We Spent Two Days In The Camp Close Upon The Green River, And I Do
Not Know That I Enjoyed Any Days Of My Trip More Thoroughly Than I
Did These.
In truth, for the last month since I had left
Washington, my life had not been one of enjoyment.
I had been
rolling in mud and had been damp with filth. Camp Wood, as they
called this military settlement on the Green River, was also muddy;
but we were excellently well mounted; the weather was very cold, but
peculiarly fine, and the soldiers around us, as far as we could
judge, seemed to be better off in all respects than those we had
visited at St. Louis, at Rolla, or at Cairo. They were all in
tents, and seemed to be light-spirited and happy. Their rations
were excellent; but so much may, I think, be said of the whole
Northern army, from Alexandria on the Potomac to Springfield in the
west of Missouri. There was very little illness at that time in the
camp in Kentucky, and the reports made to us led us to think that on
the whole this had been the most healthy division of the army. The
men, moreover, were less muddy than their brethren either east or
west of them - at any rate this may be said of them as regards the
infantry.
But perhaps the greatest charm of the place to me was the beauty of
the scenery. The Green River at this spot is as picturesque a
stream as I ever remember to have seen in such a country. It lies
low down between high banks, and curves hither and thither, never
keeping a straight line. Its banks are wooded; but not, as is so
common in America, by continuous, stunted, uninteresting forest, but
by large single trees standing on small patches of meadow by the
water side, with the high banks rising over them, with glades
through them open for the horseman. The rides here in summer must
be very lovely. Even in winter they were so, and made me in love
with the place in spite of that brown, dull, barren aspect which the
presence of an army always creates. I have said that the railway
bridge which crossed the Green River at this spot had been destroyed
by the secessionists.
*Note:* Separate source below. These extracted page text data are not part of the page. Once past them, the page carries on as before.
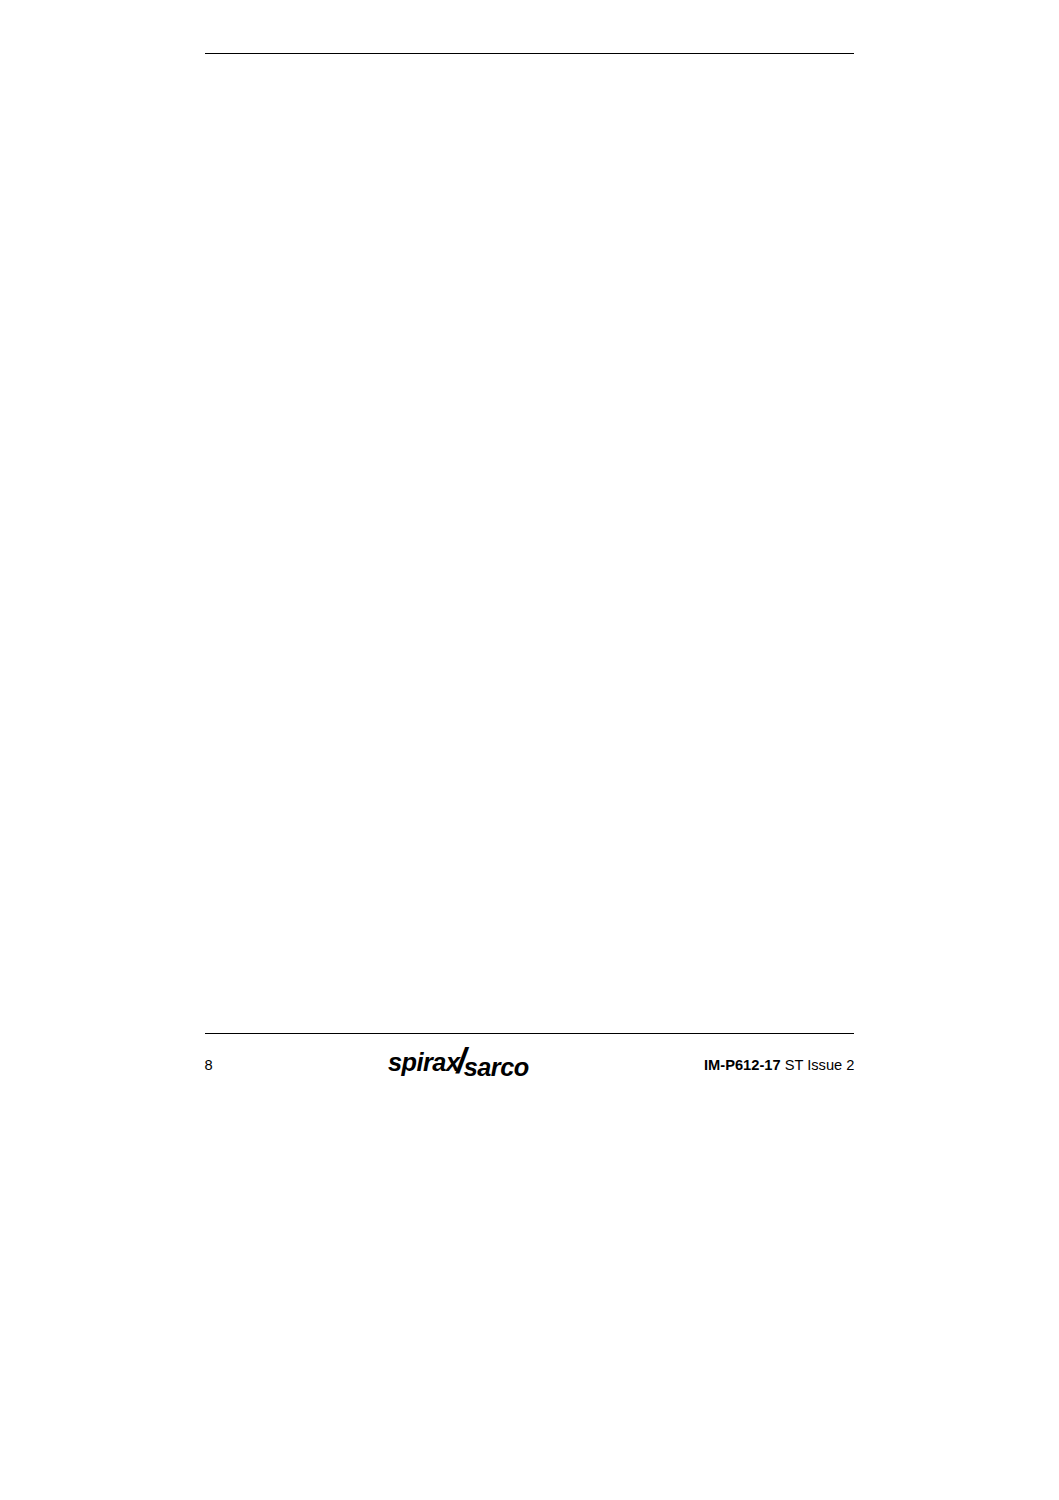8
spirax/sarco
IM-P612-17 ST Issue 2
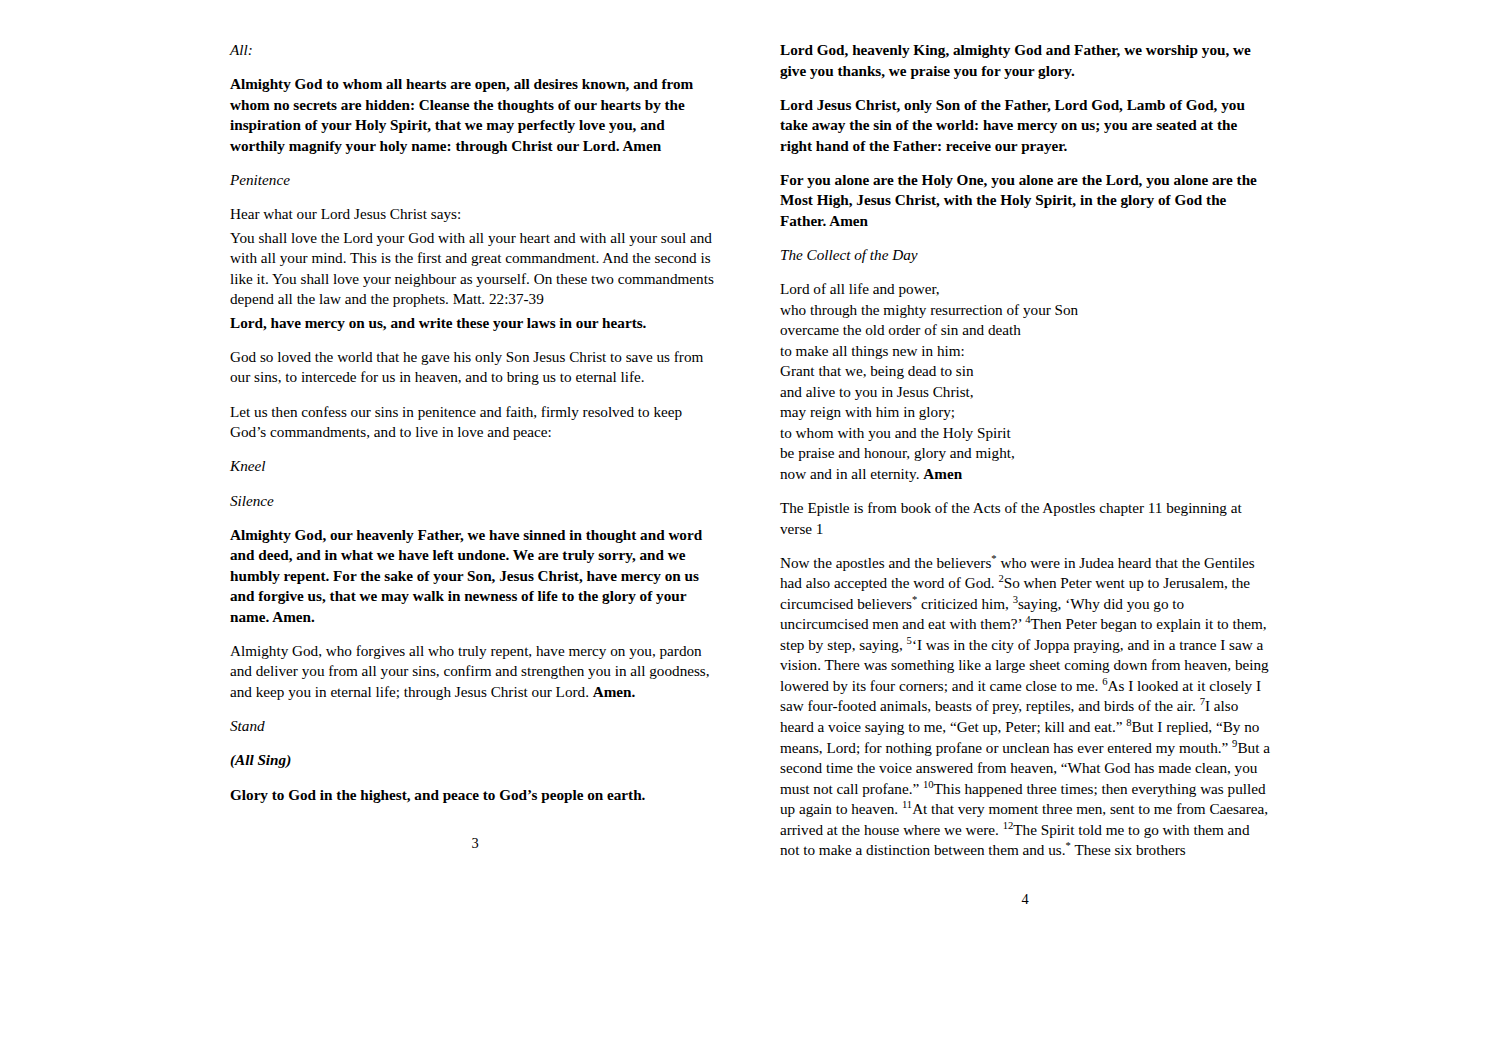All:
Almighty God to whom all hearts are open, all desires known, and from whom no secrets are hidden: Cleanse the thoughts of our hearts by the inspiration of your Holy Spirit, that we may perfectly love you, and worthily magnify your holy name: through Christ our Lord. Amen
Penitence
Hear what our Lord Jesus Christ says:
You shall love the Lord your God with all your heart and with all your soul and with all your mind. This is the first and great commandment. And the second is like it. You shall love your neighbour as yourself. On these two commandments depend all the law and the prophets. Matt. 22:37-39
Lord, have mercy on us, and write these your laws in our hearts.
God so loved the world that he gave his only Son Jesus Christ to save us from our sins, to intercede for us in heaven, and to bring us to eternal life.
Let us then confess our sins in penitence and faith, firmly resolved to keep God’s commandments, and to live in love and peace:
Kneel
Silence
Almighty God, our heavenly Father, we have sinned in thought and word and deed, and in what we have left undone. We are truly sorry, and we humbly repent. For the sake of your Son, Jesus Christ, have mercy on us and forgive us, that we may walk in newness of life to the glory of your name. Amen.
Almighty God, who forgives all who truly repent, have mercy on you, pardon and deliver you from all your sins, confirm and strengthen you in all goodness, and keep you in eternal life; through Jesus Christ our Lord. Amen.
Stand
(All Sing)
Glory to God in the highest, and peace to God’s people on earth.
3
Lord God, heavenly King, almighty God and Father, we worship you, we give you thanks, we praise you for your glory.
Lord Jesus Christ, only Son of the Father, Lord God, Lamb of God, you take away the sin of the world: have mercy on us; you are seated at the right hand of the Father: receive our prayer.
For you alone are the Holy One, you alone are the Lord, you alone are the Most High, Jesus Christ, with the Holy Spirit, in the glory of God the Father. Amen
The Collect of the Day
Lord of all life and power,
who through the mighty resurrection of your Son
overcame the old order of sin and death
to make all things new in him:
Grant that we, being dead to sin
and alive to you in Jesus Christ,
may reign with him in glory;
to whom with you and the Holy Spirit
be praise and honour, glory and might,
now and in all eternity. Amen
The Epistle is from book of the Acts of the Apostles chapter 11 beginning at verse 1
Now the apostles and the believers* who were in Judea heard that the Gentiles had also accepted the word of God. 2So when Peter went up to Jerusalem, the circumcised believers* criticized him, 3saying, ‘Why did you go to uncircumcised men and eat with them?’ 4Then Peter began to explain it to them, step by step, saying, 5‘I was in the city of Joppa praying, and in a trance I saw a vision. There was something like a large sheet coming down from heaven, being lowered by its four corners; and it came close to me. 6As I looked at it closely I saw four-footed animals, beasts of prey, reptiles, and birds of the air. 7I also heard a voice saying to me, “Get up, Peter; kill and eat.” 8But I replied, “By no means, Lord; for nothing profane or unclean has ever entered my mouth.” 9But a second time the voice answered from heaven, “What God has made clean, you must not call profane.” 10This happened three times; then everything was pulled up again to heaven. 11At that very moment three men, sent to me from Caesarea, arrived at the house where we were. 12The Spirit told me to go with them and not to make a distinction between them and us.* These six brothers
4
This had been done effectually as regarded
the passage of trains, but only in part as regarded the absolute
fabric of the bridge. It had been, and still was when I saw it, a
beautifully light construction, made of iron and supported over a
valley, rather than over a river, on tall stone piers. One of these
piers had been blown up; but when we were there, the bridge had been
repaired with beams and wooden shafts. This had just been
completed, and an engine had passed over it. I must confess that it
looked to me most perilously insecure; but the eye uneducated in
such mysteries is a bad judge of engineering work.